Pour toute ces raisons, analyser la relation Etat et société en Algérie revient à délimiter les degrés de la responsabilité et de la dépendance envers un système corrompu. A l’écoute de la foule, il y a lieu de s’étonner de la prise de position de quelques personnes. On passe facilement chez les locuteurs algériens des doléances individuelles à des accusations tendancieuses qui embarrassent faute de preuves, les hommes du droit.

Le on-dit fait fureur à tel point que des fois, il ne s’agit ni plus ni moins que de calomnies. Comme on est dans l’impossibilité de faire l’inventaire de toutes les formes de corruption, il revient à graduer les délits dans le cadre de la loi pour éliminer les comportements délictueux. A tel point que l’enjeu n’est pas de changer les comportements des citoyens algériens mais de mettre sur pied une gouvernance de l’administration basée sur les règles strictes en matière de droit et de devoir.

La définition d’une telle gouvernance est aux antipodes du despotisme de la régence qui dépouille le citoyen de tous ses droits. Ainsi, l’introduction d’une telle forme de gouvernement peut contribuer à transformer la société algérienne. Certes, il ne s’agit pas de la cité idéale des philosophes ou des théologiens mais de dynamiser une société plus ouverte et moins dépendante de l’Etat.

Si le jeu vaut la chandelle, il est impératif de mettre de coté les incriminations injustifiées. A ce jour, les slogans des manifestants désignent avec droiture, les responsables de l’impasse algérienne. Si cette impasse est due principalement à la mal gouvernance, tous les faits de corruption, de détournement des biens publics, du déni de justice (Hogra) doivent être combattus. Il ne s’agit pas de régler des comptes mais de traduire en justice les hommes et les femmes responsables du fiasco.

Si justice il y a, elle doit tout d’abord conquérir son autonomie vis-à-vis du pouvoir politique afin de pouvoir juger en toute sérénité les faits incriminés.

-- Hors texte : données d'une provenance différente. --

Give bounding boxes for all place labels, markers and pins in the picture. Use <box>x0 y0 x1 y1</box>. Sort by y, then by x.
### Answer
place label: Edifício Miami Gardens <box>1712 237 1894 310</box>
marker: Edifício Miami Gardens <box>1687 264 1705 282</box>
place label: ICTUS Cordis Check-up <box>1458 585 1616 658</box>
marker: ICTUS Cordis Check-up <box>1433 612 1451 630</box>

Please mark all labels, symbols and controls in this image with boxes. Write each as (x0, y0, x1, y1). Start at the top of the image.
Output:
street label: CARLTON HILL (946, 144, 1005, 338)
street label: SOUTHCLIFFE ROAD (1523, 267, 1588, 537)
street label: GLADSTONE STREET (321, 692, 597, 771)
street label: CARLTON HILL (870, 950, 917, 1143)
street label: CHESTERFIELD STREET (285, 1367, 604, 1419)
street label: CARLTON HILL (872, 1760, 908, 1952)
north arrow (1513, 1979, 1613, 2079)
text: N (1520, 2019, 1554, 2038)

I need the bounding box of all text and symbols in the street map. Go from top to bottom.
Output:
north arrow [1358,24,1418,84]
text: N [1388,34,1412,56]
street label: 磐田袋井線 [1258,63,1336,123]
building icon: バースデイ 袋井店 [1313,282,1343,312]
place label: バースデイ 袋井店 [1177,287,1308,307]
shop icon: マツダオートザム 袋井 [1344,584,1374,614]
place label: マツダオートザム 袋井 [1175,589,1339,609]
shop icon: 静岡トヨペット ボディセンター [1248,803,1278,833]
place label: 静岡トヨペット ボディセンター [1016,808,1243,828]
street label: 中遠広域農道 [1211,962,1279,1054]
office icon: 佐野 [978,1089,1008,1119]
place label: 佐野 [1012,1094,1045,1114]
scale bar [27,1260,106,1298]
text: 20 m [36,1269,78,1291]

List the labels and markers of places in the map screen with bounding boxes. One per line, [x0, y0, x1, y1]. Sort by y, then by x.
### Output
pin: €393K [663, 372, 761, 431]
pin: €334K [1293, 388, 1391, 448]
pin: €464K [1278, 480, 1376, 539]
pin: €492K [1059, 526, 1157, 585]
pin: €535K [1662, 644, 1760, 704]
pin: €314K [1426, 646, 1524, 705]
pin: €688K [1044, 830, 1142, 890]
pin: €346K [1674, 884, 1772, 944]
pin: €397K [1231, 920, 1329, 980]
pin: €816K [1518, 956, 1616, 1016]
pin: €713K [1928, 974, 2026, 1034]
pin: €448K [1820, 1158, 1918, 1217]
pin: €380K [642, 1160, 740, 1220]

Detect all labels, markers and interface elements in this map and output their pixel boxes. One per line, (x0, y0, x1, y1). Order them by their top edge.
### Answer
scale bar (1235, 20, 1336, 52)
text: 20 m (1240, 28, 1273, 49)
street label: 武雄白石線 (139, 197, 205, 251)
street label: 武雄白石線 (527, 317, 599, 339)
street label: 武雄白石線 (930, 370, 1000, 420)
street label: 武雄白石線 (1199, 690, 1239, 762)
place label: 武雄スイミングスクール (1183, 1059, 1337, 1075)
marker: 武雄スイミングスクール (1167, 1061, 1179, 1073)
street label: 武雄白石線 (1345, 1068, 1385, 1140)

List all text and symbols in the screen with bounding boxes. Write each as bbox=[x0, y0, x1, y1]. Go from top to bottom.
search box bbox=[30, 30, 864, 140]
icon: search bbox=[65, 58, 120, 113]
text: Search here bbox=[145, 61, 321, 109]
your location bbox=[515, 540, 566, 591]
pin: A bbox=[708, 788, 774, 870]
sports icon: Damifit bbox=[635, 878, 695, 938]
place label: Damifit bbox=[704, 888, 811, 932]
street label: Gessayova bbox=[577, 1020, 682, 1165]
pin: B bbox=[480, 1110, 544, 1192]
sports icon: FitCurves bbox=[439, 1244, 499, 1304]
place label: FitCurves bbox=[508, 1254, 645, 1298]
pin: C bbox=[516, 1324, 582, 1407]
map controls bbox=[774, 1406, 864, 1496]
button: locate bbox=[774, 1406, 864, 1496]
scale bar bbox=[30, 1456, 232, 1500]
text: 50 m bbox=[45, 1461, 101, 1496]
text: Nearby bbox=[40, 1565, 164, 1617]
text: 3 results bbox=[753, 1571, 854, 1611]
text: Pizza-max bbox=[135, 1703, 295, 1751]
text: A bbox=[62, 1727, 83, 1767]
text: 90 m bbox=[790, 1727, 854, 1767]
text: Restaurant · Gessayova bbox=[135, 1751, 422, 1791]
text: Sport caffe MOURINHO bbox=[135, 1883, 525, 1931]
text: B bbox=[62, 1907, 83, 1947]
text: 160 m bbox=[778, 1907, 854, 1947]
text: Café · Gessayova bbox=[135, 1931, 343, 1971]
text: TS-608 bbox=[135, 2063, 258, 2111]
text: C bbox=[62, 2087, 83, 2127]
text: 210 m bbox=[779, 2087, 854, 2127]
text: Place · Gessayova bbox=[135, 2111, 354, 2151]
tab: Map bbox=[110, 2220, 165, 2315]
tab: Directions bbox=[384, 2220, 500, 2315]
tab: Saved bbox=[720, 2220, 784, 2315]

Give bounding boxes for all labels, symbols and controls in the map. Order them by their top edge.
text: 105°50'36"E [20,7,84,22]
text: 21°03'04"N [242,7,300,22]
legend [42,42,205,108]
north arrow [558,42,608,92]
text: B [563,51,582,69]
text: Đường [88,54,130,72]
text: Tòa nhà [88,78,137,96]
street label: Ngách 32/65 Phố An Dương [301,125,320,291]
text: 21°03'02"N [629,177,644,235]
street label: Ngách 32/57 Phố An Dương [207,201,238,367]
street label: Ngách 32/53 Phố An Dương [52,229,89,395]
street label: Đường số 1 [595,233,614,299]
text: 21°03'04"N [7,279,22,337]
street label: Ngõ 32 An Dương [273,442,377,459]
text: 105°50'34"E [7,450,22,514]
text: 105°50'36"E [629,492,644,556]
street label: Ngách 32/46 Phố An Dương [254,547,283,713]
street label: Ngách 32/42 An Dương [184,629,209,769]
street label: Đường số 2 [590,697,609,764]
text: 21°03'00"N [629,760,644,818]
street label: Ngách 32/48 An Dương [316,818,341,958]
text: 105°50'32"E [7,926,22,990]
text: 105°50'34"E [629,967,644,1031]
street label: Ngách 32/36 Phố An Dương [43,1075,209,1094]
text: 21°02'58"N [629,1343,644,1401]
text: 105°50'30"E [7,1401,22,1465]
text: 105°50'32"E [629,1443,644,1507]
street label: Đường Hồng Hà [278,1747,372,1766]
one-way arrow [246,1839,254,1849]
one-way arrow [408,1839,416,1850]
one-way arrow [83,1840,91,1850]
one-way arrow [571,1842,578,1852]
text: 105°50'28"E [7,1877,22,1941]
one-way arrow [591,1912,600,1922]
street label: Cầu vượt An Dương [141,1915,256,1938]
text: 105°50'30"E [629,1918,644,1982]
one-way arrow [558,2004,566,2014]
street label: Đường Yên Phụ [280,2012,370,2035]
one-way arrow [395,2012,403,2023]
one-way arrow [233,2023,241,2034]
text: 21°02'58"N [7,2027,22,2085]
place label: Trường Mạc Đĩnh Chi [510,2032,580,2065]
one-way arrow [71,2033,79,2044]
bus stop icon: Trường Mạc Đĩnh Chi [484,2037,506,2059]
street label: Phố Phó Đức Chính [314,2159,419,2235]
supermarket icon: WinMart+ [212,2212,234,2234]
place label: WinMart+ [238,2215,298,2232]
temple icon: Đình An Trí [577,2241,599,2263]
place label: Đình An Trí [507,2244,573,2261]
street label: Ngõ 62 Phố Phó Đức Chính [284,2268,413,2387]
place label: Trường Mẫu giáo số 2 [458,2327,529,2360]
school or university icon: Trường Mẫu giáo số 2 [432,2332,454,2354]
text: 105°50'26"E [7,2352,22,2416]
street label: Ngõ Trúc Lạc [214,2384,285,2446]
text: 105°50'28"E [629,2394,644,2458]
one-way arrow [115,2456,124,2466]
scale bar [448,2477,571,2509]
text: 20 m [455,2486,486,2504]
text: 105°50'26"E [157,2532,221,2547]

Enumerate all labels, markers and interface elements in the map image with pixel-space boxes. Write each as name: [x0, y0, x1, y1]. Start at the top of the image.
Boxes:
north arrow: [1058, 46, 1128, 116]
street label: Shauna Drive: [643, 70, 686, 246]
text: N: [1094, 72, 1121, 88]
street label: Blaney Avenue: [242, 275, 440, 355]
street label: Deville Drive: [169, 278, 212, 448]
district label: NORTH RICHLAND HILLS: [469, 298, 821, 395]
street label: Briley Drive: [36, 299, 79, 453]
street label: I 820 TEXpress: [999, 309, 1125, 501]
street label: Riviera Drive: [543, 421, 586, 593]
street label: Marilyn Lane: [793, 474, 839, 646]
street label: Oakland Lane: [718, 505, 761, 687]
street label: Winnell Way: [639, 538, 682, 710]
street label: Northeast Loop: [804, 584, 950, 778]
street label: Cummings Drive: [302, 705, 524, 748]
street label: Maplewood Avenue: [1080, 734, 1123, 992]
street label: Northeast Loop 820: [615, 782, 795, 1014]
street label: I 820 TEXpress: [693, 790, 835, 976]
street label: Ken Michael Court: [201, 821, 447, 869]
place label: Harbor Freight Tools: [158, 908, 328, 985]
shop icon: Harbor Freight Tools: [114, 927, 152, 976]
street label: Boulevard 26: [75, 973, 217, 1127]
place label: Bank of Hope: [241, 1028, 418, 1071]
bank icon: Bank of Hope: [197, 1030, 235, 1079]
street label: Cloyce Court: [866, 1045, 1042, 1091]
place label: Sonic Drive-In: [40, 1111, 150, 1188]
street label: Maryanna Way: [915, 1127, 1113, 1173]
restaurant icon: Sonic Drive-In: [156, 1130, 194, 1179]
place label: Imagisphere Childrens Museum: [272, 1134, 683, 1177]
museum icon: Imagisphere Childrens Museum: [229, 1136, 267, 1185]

Ces faits sont tellement connus par la population qu’il suffit d’élaborer une charte morale inhérente à toute acquisition pour débusquer les mal-acquis. Cette charte doit s’adosser à la fourniture des preuves matérielles qui généralement sont maquillées dans la déclaration des biens par les responsables politiques.

A tel point qu’un ancien secrétaire du FLN s’est adjugé un appartement dans un quartier chic parisien d’une valeur de valeur de 300.000 euros l’équivalent de plus 300.000.000 de dinars algériens. Sans fournir aucune preuve, il se dit qu’il a fait fortune en faisant du commerce. Bien, dans ce cas-là, il est aisé de fournir les documents comptables de cette activité lucrative pour justifier l’acquisition de ce bien qui rappelons-le, a été une des conditions prescrites par les autorités françaises pour l’obtention d’un titre de séjour en France.

Bien entendu, le statut de secrétaire d’un parti de gouvernement a donc contribué à faciliter l’acquisition des titres de séjours à toute la famille de l’ancien secrétaire du FLN. Malheureusement, à ce jour, on ne connait pas toutes accointances politiques des deux parties française et algérienne réunies.

Ces gens-là qui se disent patriotes sont les premiers à se compromettre avec les puissances étrangères. Ils ont tous issus de la classe dirigeante et à de rares exceptions, ils ont presque tous, une autre nationalité étrangère. En tant que de donneurs de leçon, ils ne cessent d’affirmer leur attachement à la patrie alors qu’ils sont prêts à fournir assistance au premier conquérant.

Sur ce point précis, la “vox populi” a bien raison de dénoncer les agissements de la classe compradore. Par la même, elle démystifie les nationalistes de la dernière heure qui ont pris le pays en otage. Pire, tels des vampires, ils sucent le sang de leur proie. En effet, le principal mot d’ordre du dégagisme qui s’accouple à“Trouhou gae” est Barakat. Ce mot comporte en soi, le ras bol de la population et l’impatience de voir les choses changer en Algérie. La force des mots traduit la volonté inébranlable d’en finir avec le système.

Cela coince encore mais ne perdons pas confiance.